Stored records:
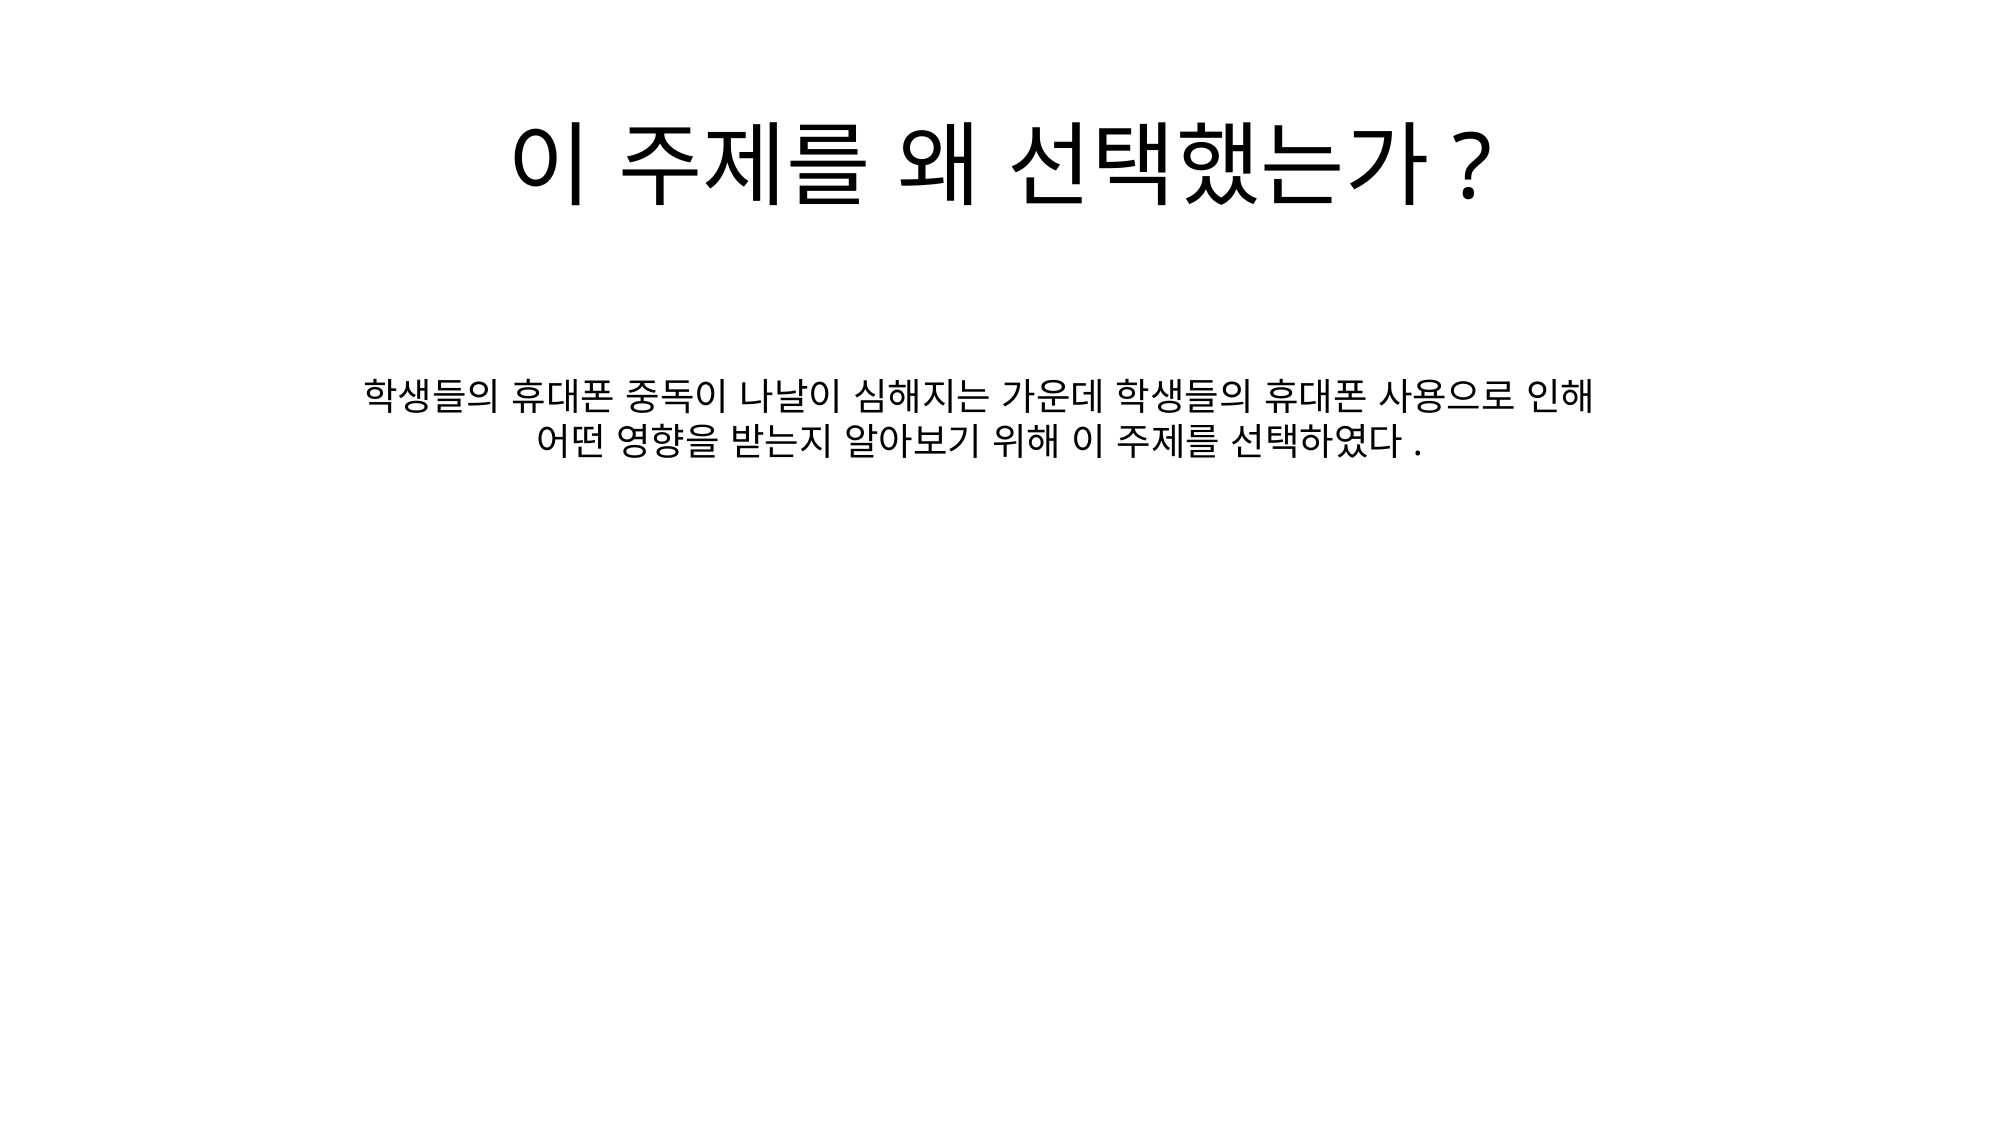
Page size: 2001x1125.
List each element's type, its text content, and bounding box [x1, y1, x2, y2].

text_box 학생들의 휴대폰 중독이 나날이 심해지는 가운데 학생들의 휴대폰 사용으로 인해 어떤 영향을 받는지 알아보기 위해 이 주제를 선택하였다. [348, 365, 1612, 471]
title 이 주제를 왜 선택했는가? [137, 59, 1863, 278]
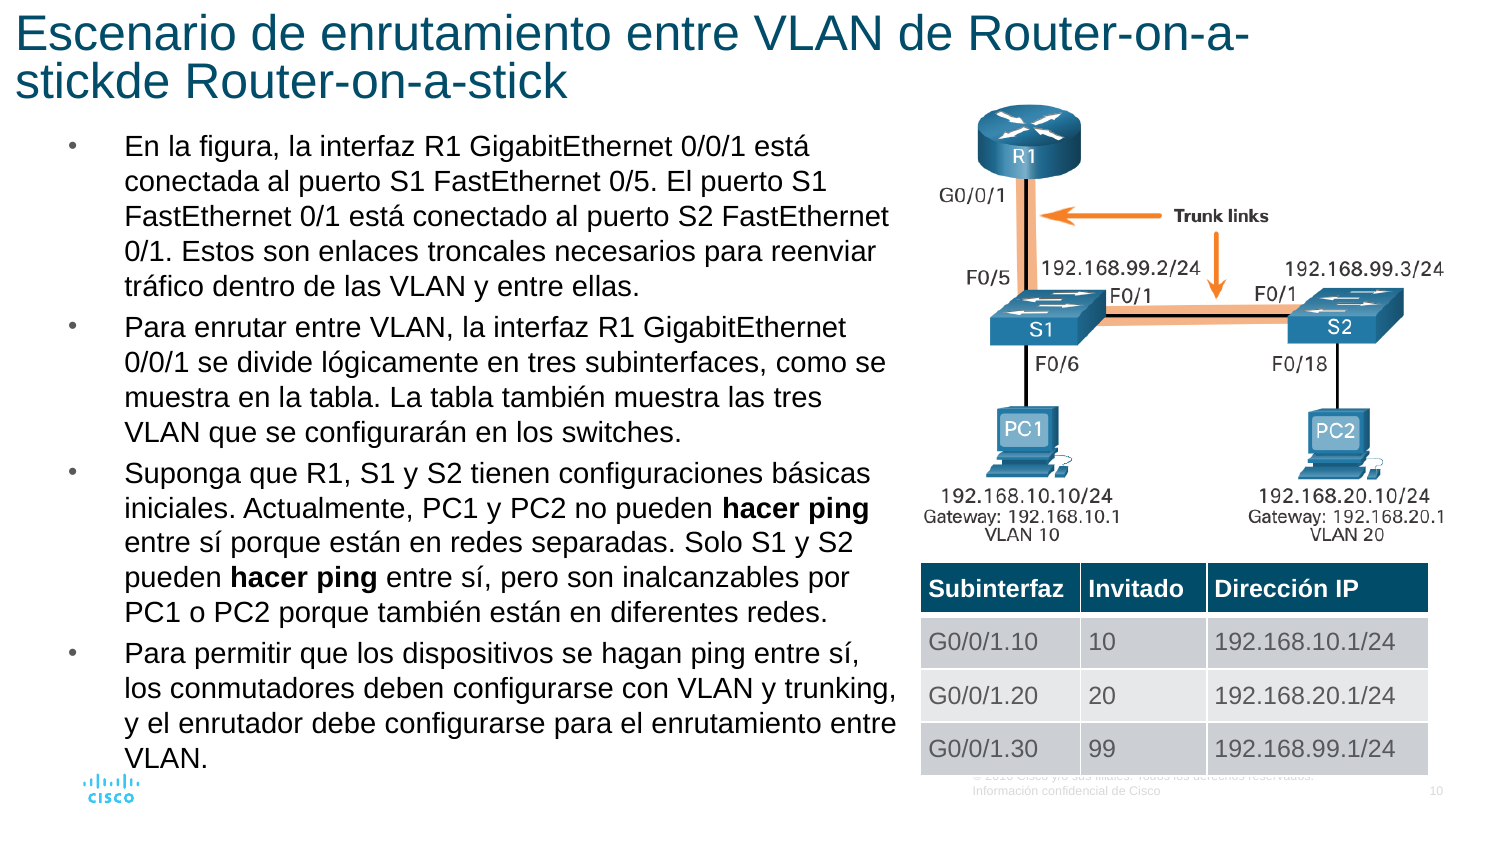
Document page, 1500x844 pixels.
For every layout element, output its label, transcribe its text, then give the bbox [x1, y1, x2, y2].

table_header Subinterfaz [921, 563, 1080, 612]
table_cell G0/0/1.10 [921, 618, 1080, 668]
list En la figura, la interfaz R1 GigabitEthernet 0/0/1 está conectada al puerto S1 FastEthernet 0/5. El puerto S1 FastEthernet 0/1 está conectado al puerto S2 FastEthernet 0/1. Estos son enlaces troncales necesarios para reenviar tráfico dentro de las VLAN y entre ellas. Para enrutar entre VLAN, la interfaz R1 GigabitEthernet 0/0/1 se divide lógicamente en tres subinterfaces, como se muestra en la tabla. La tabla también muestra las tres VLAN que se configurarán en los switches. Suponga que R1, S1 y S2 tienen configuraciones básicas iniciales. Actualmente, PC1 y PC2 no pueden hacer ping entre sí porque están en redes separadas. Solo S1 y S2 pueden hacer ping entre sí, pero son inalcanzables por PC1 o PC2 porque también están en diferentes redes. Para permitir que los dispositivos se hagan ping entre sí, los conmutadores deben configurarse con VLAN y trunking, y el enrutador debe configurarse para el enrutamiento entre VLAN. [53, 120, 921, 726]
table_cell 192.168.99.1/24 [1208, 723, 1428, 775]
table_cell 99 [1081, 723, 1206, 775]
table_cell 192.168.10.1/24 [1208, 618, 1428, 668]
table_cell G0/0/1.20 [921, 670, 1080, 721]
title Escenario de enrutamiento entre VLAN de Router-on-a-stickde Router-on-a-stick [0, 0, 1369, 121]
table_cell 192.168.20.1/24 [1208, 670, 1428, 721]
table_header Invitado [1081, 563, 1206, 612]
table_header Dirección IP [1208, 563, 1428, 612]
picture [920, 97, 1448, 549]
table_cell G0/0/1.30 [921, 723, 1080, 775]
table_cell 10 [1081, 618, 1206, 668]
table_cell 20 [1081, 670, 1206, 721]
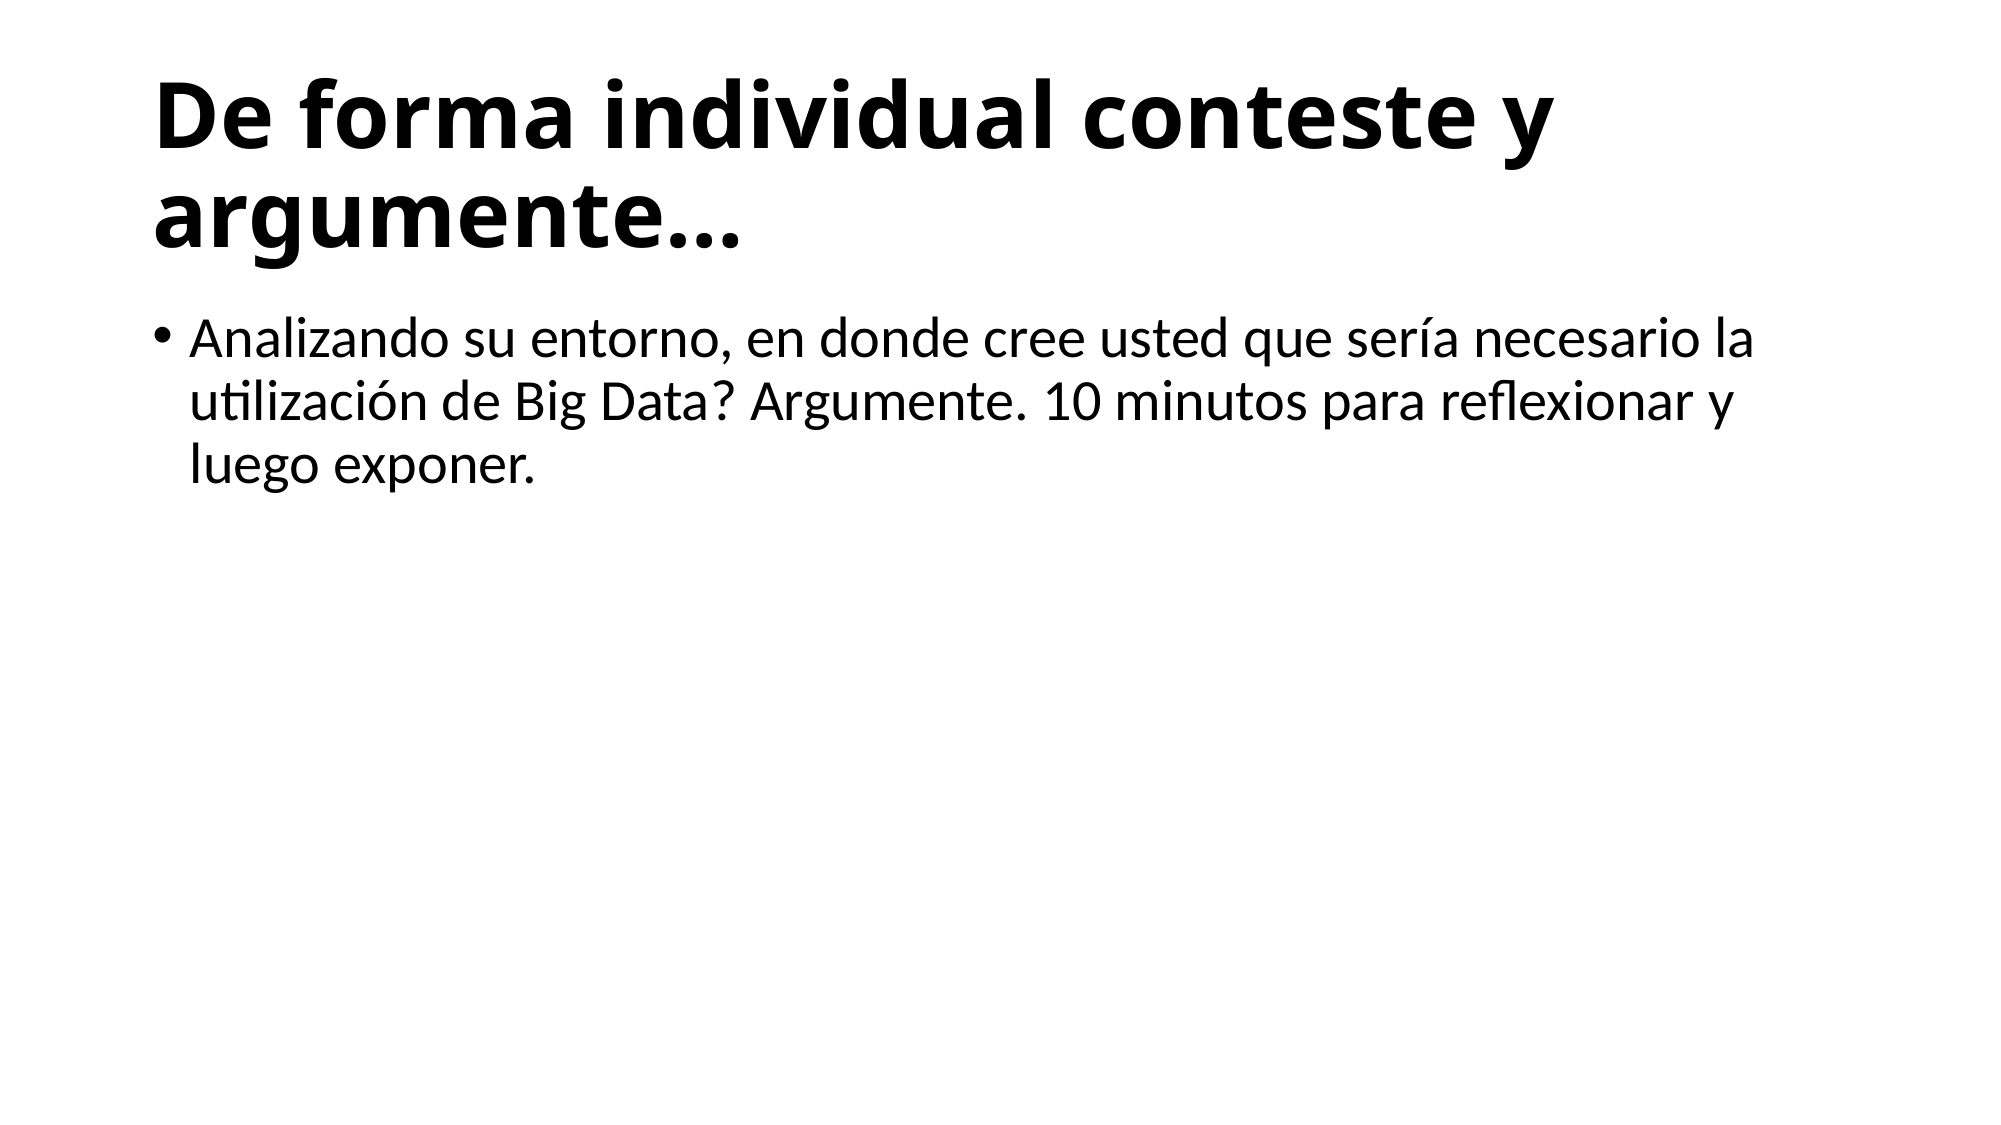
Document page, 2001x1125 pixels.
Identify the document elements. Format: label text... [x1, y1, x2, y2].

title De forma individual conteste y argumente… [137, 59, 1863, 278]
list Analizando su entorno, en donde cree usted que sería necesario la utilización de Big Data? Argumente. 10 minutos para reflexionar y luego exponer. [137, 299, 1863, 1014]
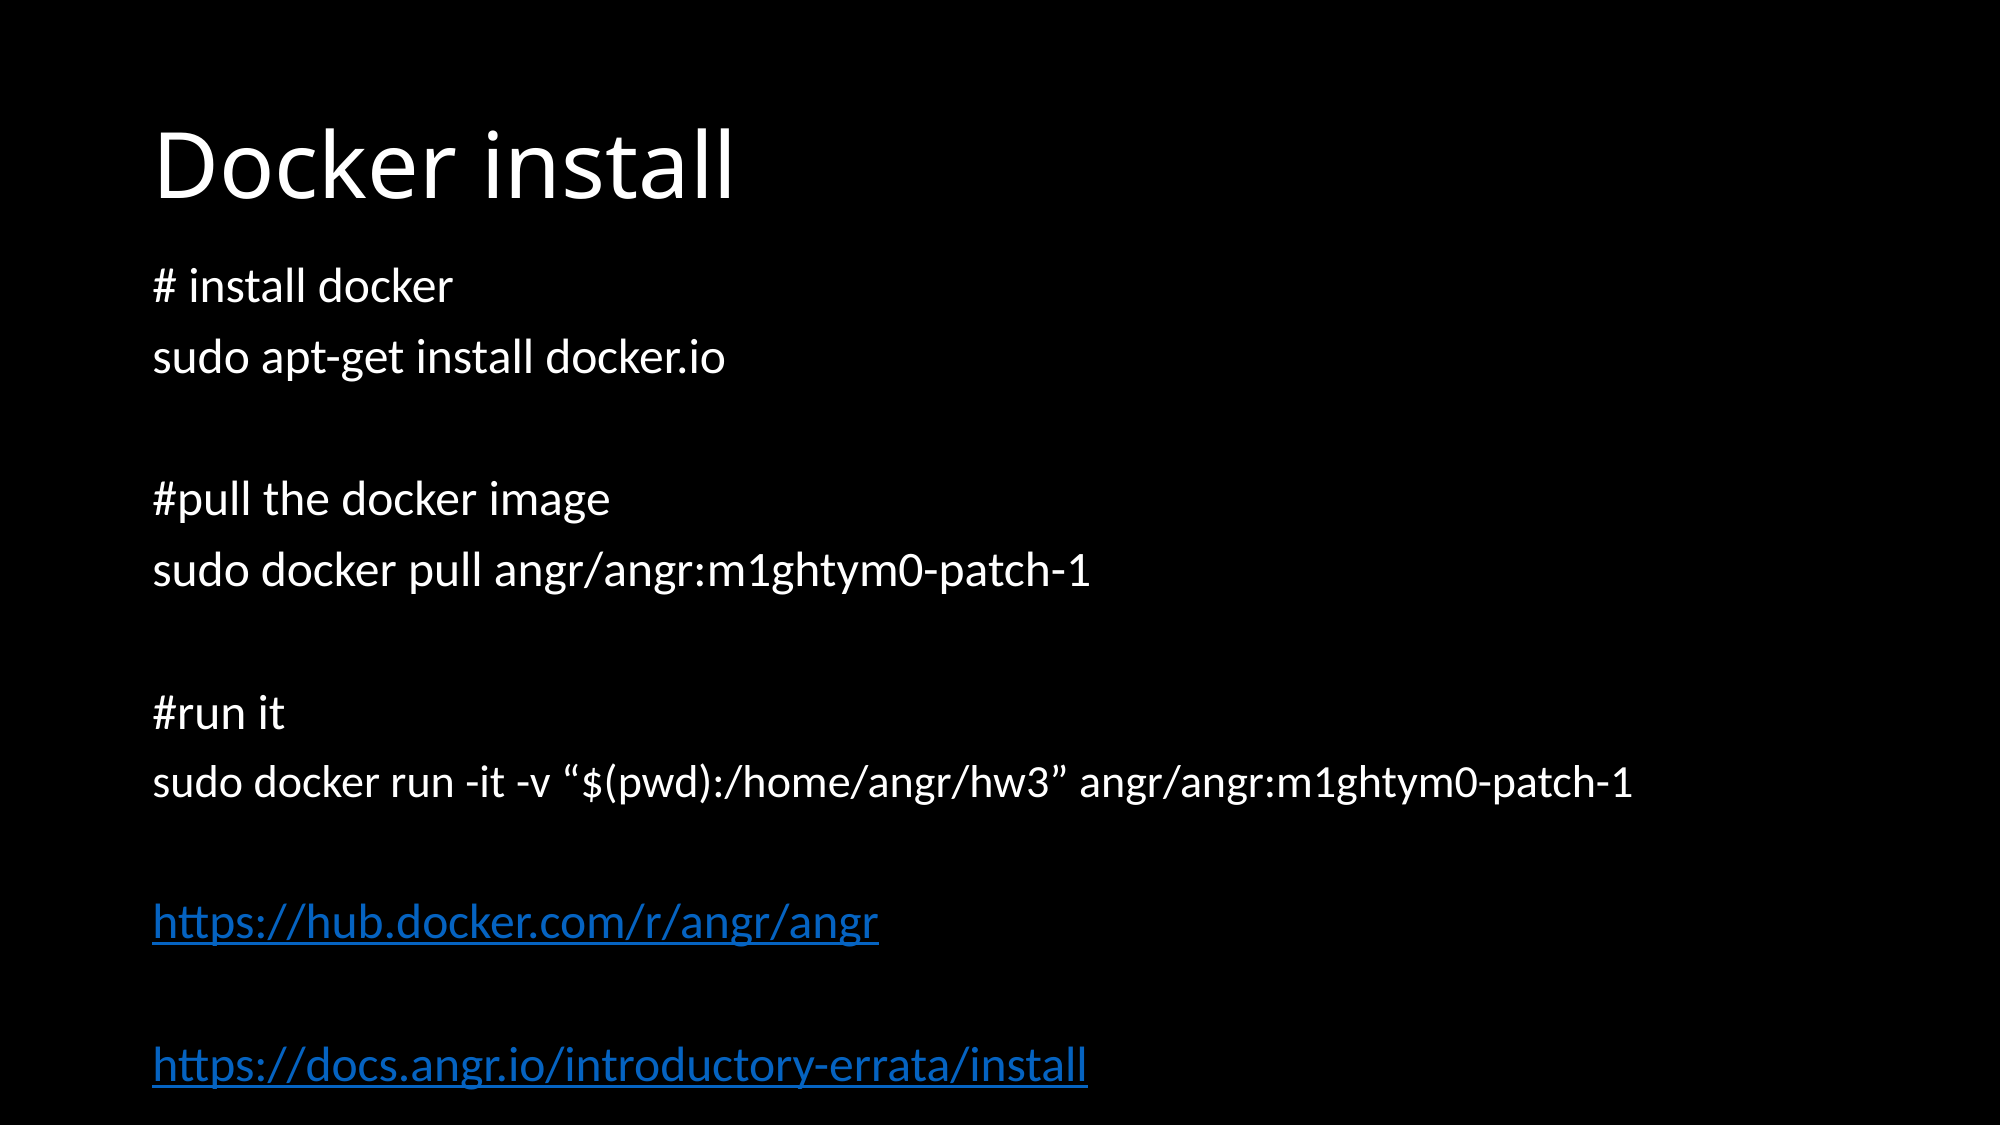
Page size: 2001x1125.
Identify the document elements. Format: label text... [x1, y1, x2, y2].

> **Assignment**: Only the number is wanted: how many lines above include the word "pixels"?

> **Result of the exercise**: 2